= Mercy-USA =

Humanitarian-aid organization

Mercy-USA for Aid and Development, is a humanitarian-aid organization with main offices in Plymouth, Michigan. It is registered under 501(c)(3) as a non-profit charity organization. According to its website, Mercy-USA is "dedicated to alleviating human suffering and supporting individuals and their communities in their efforts to become more self-sufficient". Incorporated in the State of Michigan in 1988, Mercy-USA's projects focus on improving health, nutrition and access to safe water, as well as promoting economic and educational growth around the world. Mercy-USA has developed projects in many countries including Kenya, Albania, Lebanon, Syria and Somalia.

== Activities ==
Albania

Mercy-USA has been involved training orphans in English and computer skills. It also established a "Read to Succeed" program for school-age children and teenagers.

Bosnia and Herzegovina

In addition to providing vocational and career training for orphans, at-risk teenagers, and young adults, Mercy-USA established the Agriculture Education Center to aid farmers and local communities with sustainable farming methods in Bosnia and Herzegovina.

The Gaza Strip

Mercy-USA provides daily meals for young adults as well as vocational training in Gaza.

India

Mercy-USA provides seasonal food aid to India.

Indonesia

In Indonesia, Mercy-USA has been active in providing aid to farmers and local communities by introducing sustainable farming methods. In addition, it assists farmers in forming cooperatives. As in Albania, it also offers English and computer skill training for orphans.

Kenya

Mercy-USA provides nutritional support and health services for mothers and children in Kenya. In addition, it created a water and sanitation/hygiene program at 24 elementary and pre-schools to prevent infectious diseases.

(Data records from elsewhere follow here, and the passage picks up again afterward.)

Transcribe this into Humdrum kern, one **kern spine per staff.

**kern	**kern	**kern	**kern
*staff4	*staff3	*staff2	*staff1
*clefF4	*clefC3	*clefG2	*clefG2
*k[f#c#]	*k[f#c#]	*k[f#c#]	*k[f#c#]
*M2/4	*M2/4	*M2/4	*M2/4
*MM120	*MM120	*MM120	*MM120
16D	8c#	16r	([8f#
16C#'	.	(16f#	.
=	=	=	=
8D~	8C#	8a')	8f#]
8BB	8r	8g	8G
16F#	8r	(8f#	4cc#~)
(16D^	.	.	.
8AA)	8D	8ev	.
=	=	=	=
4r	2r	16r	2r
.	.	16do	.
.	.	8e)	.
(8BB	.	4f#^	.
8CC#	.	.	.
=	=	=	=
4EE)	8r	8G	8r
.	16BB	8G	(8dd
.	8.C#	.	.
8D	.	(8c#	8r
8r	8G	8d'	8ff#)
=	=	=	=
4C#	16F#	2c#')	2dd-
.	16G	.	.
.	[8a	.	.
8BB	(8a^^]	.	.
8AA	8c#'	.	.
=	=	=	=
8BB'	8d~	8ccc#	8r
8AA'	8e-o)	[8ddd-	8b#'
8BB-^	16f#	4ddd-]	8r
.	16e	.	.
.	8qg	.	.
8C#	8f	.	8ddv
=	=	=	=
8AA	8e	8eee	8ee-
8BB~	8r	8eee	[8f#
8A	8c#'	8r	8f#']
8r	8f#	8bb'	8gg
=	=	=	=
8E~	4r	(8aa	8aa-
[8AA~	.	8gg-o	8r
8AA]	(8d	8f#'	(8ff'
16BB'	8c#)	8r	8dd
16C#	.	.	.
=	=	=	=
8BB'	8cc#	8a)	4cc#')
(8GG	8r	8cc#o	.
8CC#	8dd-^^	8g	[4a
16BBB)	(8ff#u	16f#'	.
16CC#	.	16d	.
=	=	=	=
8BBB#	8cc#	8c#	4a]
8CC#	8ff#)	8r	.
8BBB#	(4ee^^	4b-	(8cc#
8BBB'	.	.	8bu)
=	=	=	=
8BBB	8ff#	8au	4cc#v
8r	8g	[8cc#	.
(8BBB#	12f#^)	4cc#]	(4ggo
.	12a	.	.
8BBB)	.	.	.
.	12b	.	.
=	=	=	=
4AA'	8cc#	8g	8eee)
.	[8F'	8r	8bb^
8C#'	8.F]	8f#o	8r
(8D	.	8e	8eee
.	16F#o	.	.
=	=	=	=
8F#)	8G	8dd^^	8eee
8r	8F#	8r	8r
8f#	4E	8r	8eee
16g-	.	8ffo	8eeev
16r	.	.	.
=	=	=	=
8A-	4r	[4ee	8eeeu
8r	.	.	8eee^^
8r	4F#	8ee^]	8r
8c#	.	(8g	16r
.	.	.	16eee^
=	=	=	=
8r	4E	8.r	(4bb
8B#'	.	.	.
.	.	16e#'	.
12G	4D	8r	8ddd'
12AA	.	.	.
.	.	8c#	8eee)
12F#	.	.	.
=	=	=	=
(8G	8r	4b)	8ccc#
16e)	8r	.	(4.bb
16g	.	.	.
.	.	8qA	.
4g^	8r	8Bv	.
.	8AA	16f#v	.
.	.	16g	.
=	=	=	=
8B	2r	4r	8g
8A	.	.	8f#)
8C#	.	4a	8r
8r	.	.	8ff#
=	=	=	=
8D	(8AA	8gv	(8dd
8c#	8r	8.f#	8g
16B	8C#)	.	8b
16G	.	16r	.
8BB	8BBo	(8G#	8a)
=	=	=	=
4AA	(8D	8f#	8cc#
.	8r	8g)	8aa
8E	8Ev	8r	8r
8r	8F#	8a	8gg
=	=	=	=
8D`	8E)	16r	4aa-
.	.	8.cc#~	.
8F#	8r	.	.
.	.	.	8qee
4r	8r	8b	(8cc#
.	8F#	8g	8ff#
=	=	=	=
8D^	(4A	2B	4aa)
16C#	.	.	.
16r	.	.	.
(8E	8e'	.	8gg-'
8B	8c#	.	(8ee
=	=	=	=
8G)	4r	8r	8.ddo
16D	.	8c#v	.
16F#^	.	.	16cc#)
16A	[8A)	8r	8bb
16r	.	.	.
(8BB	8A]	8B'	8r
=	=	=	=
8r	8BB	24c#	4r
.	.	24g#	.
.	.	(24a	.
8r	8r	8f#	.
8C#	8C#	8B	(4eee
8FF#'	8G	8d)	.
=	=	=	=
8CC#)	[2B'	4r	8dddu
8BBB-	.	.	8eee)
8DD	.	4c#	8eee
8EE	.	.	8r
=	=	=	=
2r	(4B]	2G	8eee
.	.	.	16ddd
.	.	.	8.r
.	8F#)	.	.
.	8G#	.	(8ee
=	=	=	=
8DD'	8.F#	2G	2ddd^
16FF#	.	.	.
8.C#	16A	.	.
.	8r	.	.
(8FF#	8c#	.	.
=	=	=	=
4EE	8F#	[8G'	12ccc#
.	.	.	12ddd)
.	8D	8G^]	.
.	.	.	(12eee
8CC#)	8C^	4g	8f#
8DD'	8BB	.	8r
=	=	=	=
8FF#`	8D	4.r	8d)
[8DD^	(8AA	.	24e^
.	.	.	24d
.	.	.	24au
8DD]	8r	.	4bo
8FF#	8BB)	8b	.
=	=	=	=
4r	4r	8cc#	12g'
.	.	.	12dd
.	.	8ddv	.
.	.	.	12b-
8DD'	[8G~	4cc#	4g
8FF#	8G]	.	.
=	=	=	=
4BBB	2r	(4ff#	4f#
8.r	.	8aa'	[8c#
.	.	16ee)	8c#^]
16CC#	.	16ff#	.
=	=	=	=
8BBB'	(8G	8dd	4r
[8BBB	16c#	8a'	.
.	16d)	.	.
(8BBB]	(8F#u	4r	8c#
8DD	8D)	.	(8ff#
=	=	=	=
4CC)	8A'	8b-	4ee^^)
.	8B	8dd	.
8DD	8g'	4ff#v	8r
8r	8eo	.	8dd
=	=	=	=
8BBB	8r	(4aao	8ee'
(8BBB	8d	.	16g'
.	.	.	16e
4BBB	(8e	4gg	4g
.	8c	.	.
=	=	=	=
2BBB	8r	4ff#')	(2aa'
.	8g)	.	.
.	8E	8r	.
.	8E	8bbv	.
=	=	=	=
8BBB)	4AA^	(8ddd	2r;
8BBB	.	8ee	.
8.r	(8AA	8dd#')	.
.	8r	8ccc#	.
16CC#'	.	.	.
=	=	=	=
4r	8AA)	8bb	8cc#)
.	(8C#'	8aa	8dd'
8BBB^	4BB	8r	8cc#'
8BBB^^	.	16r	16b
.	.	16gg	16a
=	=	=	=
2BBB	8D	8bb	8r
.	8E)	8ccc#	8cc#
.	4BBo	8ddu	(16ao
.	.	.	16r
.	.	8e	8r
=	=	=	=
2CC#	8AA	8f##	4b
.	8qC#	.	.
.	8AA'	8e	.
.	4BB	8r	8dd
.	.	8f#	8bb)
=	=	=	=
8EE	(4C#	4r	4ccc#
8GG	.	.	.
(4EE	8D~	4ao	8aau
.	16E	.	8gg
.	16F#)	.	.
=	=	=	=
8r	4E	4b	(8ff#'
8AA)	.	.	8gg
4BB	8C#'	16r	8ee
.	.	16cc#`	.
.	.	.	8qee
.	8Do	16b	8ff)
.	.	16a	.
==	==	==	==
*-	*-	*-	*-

This work was in partnership with the United States Agency for International Development (USAID/OFDA).

Lebanon

Mercy-USA has been very active in the Syrian Refugee crisis offering Syrian refugee assistance in Wadi Khalid, Lebanon, providing mobile health clinic serves for refugees four times a week, and providing vaccines, pre- and post-natal checks and regular medical exams. In addition it offers bread distribution and baby diapers to recent Palestinian refugees from Syria in Beddawi Refugee Camp. It further offers vocational training courses and Palestinian refugee assistance in Beddawi and Nahr-Al-Bared Palestinian Refugee Camps.

Somalia

To date, Mercy-USA has provided over 300 new or rehabilitated wells for access to clean drinking water throughout Somalia as well as nutritional support and health services for mothers and children. Since 1994, it has been providing tuberculosis treatment and prevention, and has opened six centers. The centers also provide HIV/AIDS and STI testing, treatment and counseling.

Syria

Mercy-USA provides monthly food baskets and infant formula for 1,000 vulnerable families in Aleppo, Syria. It established a Mother and Child Health Clinic providing prenatal, postnatal and birthing services in addition to pediatric healthcare for newborns, infants and children. Winter seasonal aid, including winter clothing for children and women, plus winter-weight blankets for over 1,000 households, is provided each winter. Seasonal hygiene aid is offered to beneficiary families.

== Transparency ==
Mercy-USA states that less than 5% of its funds go toward fundraising and management. For 2014, nearly 97% of its total expenses were spent on programs and services, as reflected in a four-star rating by Charity Navigator. This was the sixth year it had received the four star rating. In 2014, 51% of its resources were dedicated to food, shelter and orphan assistance. Forty-three percent of donations were allocated to health, 4% to education and 2% to economic vitalization.